* _TO DO_: Among the entries below, find every line that has "проверить" and pull it out.

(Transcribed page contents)
_ _ _ _ _

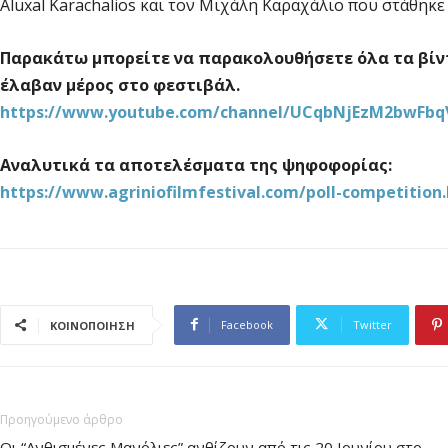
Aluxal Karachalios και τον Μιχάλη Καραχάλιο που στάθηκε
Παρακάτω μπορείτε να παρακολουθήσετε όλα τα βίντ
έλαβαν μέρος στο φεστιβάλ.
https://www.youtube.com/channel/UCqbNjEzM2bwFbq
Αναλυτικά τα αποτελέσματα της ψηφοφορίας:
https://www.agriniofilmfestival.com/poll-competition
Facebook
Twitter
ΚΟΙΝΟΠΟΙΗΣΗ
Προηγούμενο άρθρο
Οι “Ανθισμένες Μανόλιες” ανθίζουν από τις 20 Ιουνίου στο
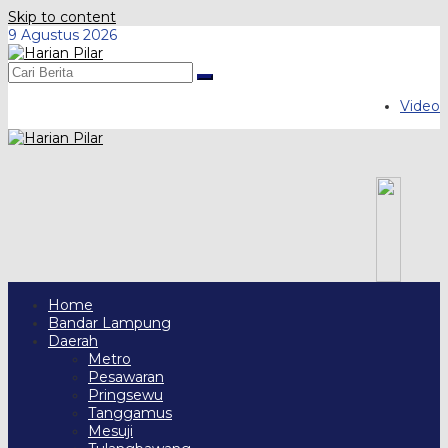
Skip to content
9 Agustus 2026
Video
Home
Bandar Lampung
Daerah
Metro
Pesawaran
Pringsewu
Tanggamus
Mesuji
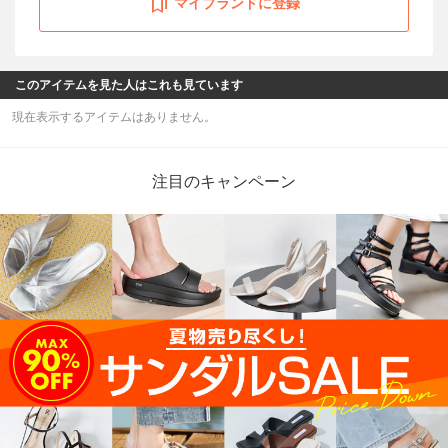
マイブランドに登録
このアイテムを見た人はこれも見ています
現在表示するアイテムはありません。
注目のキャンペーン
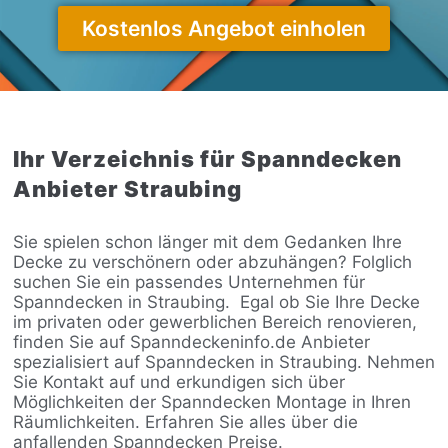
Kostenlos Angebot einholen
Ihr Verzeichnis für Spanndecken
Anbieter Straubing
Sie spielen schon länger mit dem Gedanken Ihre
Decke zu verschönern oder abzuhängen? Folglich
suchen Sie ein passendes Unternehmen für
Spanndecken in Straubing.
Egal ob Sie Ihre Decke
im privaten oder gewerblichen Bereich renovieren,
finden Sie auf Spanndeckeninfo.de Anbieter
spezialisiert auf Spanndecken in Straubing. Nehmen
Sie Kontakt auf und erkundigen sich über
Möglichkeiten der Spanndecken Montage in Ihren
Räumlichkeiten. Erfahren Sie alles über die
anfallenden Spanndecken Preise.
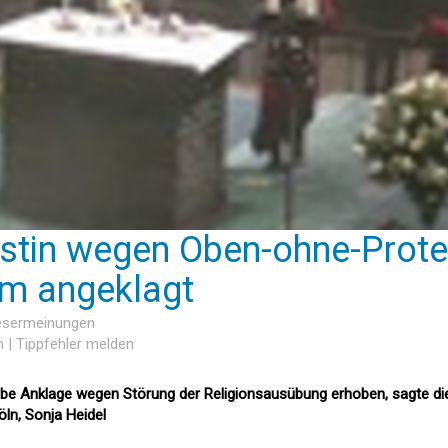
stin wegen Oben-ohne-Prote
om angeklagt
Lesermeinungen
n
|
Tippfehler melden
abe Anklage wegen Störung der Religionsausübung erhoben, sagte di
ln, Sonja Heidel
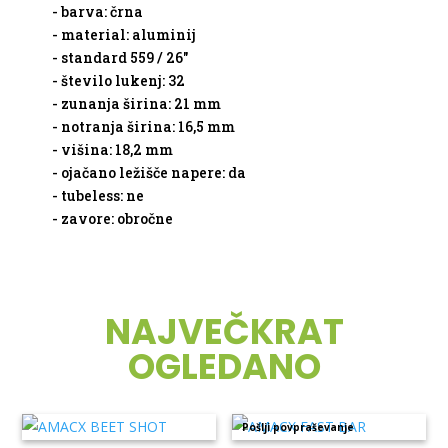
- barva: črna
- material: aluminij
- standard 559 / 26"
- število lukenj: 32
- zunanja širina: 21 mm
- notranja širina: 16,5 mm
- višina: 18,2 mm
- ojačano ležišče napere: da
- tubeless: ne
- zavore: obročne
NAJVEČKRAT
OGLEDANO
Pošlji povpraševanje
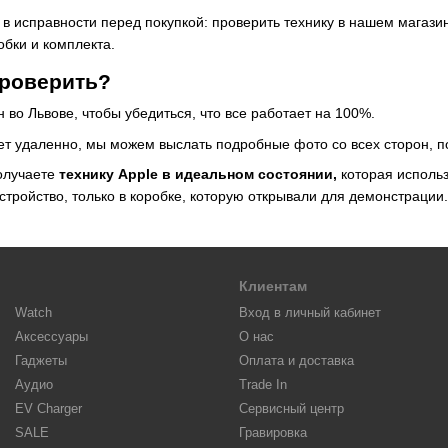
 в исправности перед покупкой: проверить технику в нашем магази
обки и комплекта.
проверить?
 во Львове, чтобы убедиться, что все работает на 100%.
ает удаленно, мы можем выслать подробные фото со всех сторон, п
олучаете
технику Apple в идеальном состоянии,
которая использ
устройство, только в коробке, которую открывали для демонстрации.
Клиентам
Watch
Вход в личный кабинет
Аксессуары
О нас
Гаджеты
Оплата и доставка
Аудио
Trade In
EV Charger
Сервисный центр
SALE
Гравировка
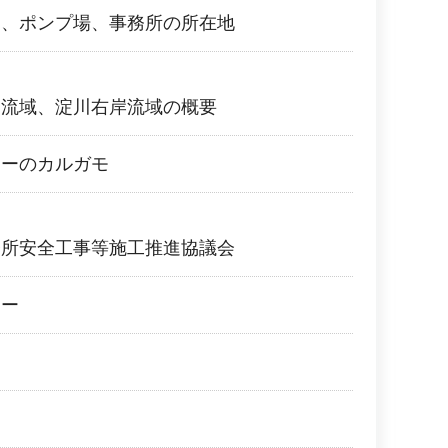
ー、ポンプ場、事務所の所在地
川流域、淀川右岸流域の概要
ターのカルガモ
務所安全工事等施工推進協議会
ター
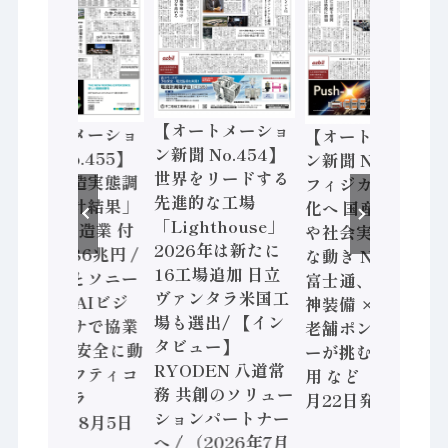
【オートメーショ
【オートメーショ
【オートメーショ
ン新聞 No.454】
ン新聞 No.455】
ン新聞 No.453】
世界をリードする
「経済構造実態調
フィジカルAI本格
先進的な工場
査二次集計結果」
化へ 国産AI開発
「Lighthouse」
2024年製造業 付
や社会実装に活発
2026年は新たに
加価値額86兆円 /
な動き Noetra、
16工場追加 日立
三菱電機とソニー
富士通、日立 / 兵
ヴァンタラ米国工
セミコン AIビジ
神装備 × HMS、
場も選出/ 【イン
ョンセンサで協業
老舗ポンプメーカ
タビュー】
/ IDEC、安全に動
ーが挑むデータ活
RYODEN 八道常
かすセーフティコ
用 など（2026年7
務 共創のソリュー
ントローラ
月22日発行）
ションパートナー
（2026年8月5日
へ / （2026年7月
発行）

_ _ _ _ _

* _OUTPUT FOR THIS EXERCISE_:
 в исправности перед покупкой: проверить технику в нашем магази
проверить?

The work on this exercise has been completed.